In a sense, the Karnataka election of 2008 was a dress rehearsal, given that it coincided with the IPL’s first season. In small towns across the state, empirical evidence suggested political activity and discussion winded down every evening, earlier than usual, because people crowded around television sets to watch the day’s cricket game. Even party activists were affected. This is not an exaggerated anecdote; it actually happened.
This year, the IPL can leave its impact on how the general election is contested. Some parties are believed to have experimented with the idea of a heavy-duty campaign centred on the IPL. However, the League’s governing council decided politics and sport must not mix and proactively banned all election advertising and endorsements.
What this meant was, for all parties, prime-time television advertising potentially became far less important. There was no point sending out evocative ‘vote for us’ messages on news channels and in the breaks between saas-bahu soaps if everybody was busy watching Sehwag hit Warne out of the stadium.

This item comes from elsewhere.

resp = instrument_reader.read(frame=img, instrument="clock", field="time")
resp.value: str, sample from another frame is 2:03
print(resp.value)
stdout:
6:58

Also altering the election’s media landscape is the presence of some 250 FM stations across 90 towns. FM radio is not just about SUV brats listening to Masakalli masakalli and traffic advisories while driving back home to Gurgaon or Goregaon. From Hissar to Rajahmundry, smaller cities, B and C towns in marketing parlance, have their local FM stations. Regional parties and constituency-level strongmen could find these useful, low-cost options.
Political advertising and individual endorsements on radio are big in, say, the United States. Candidates use stations to reach specific communities or ethnic minorities. The Indian radio market and Indian political canvassing are not as disaggregated but election 2009 could see some action on those fronts.

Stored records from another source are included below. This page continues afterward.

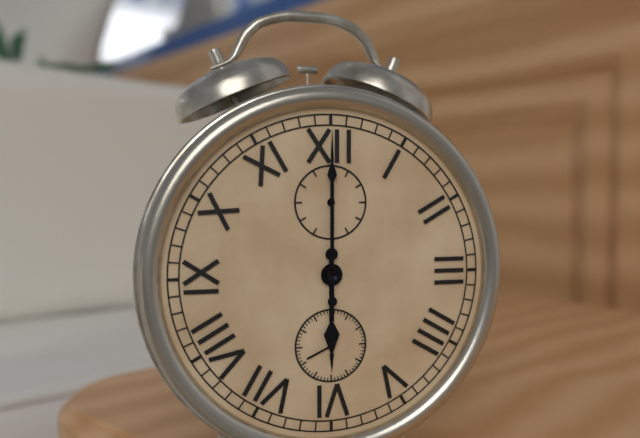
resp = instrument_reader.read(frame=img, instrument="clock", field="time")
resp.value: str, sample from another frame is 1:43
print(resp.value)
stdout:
6:00
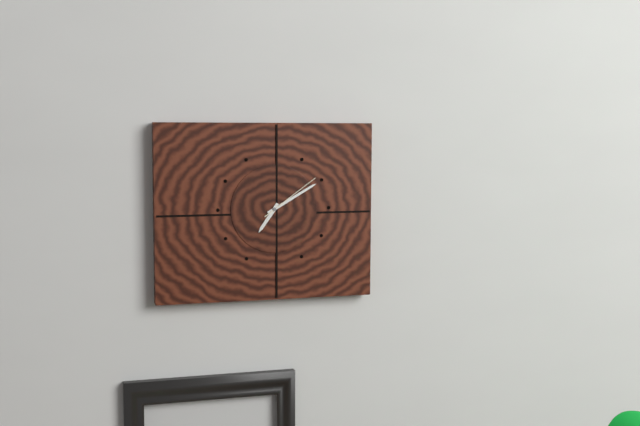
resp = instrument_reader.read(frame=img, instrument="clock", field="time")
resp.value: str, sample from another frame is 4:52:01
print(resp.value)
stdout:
7:10:09
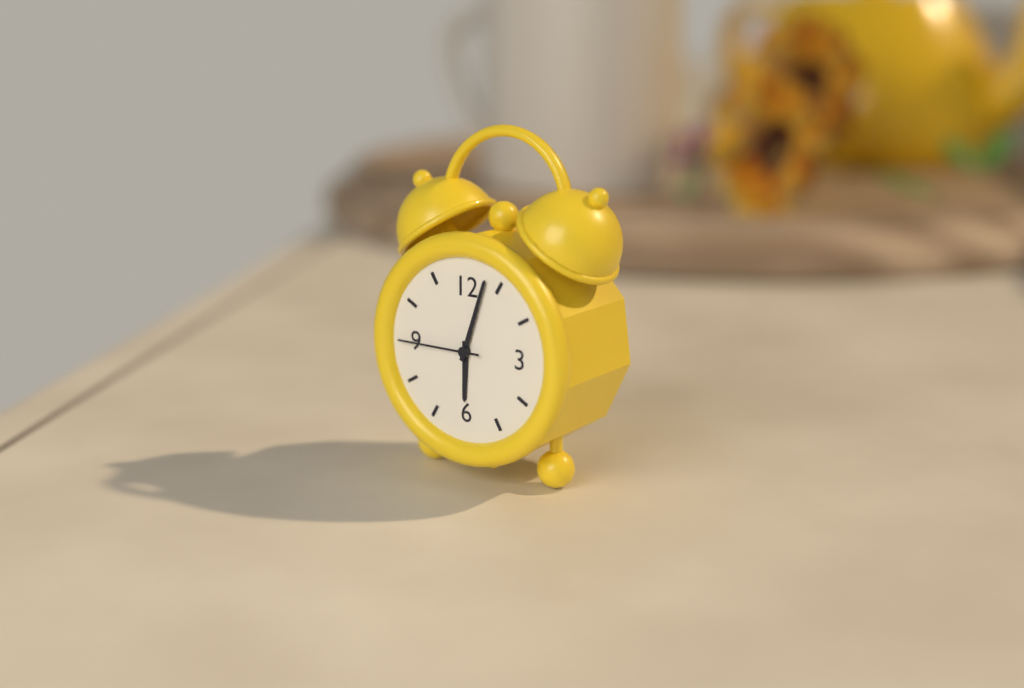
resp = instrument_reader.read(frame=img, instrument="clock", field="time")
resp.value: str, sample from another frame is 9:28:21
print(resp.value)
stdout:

Whatever the medium, what is the message? In signing up the rights for Jai Ho, the Congress has hit an impressive first-over six. Yet, using a triumphalist slogan is necessarily a high-risk strategy in a sombre, issue-based election without any overarching emotion. Jai Ho could be the Congress’s inspiring anthem; Jai Ho could also, so easily, become the ruling party’s very own ‘India Shining’, the clanger the BJP can never forget.
There is another concern. India’s extraordinary media clutter means public discourse is, to use the jargon, limited to the headline with no time for the subtleties of body copy. The messaging has to be sharp and direct, especially if distractions like IPL are also around. The Congress, however, is selling the electorate a complex product — a five-year fixed deposit with a futures option.

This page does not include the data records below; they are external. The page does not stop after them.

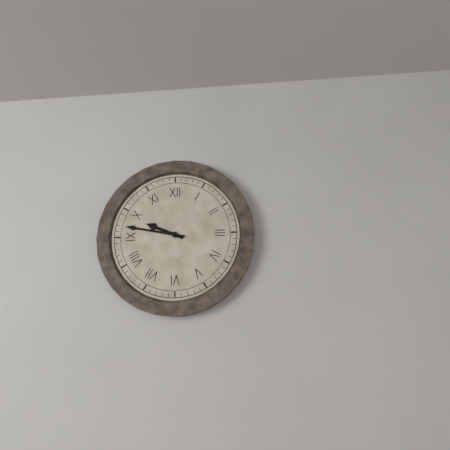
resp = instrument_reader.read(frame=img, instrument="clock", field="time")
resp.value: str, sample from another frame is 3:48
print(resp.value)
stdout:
9:47
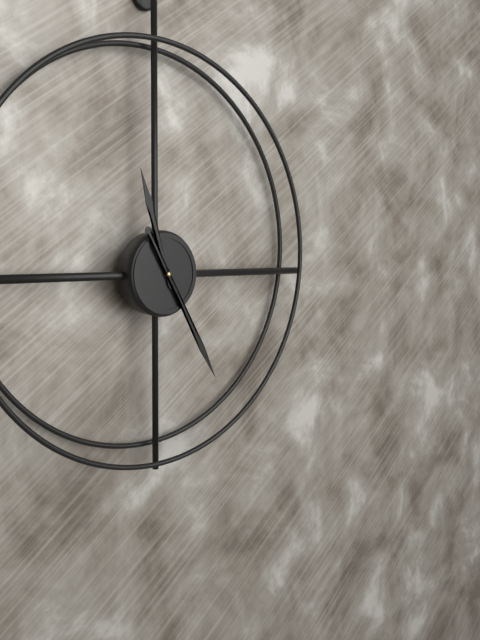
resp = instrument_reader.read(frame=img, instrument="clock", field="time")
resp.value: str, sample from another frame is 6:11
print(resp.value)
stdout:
11:25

It is a finely nuanced, twin-tracked message. It could have made sense to a generation brought up on the intricacies and nuances of five-day cricket. Would it be lost on the simpler-minded T20 throngs? This is an India, remember, that will probably only read a party manifesto if it comes in the size and form of an SMS.
For the BJP, the challenge is of a different nature. This is not one of those broad-sweep elections built around one catchy theme or charisma. It is a series of cussed, curmudgeonly, nuts-and-bolts arguments — even 543 different arguments. The campaign has to be clever enough to package subjects such as internal security and the economic downturn — ones the Congress and UPA can be made answerable for — into compelling, easily digestible ad lines, without appearing too shrill.
How does one do this? Does “My fiscal deficit is better looking than yours” sound exciting? Does “Uski inflation meri inflation se zyada kaisi”?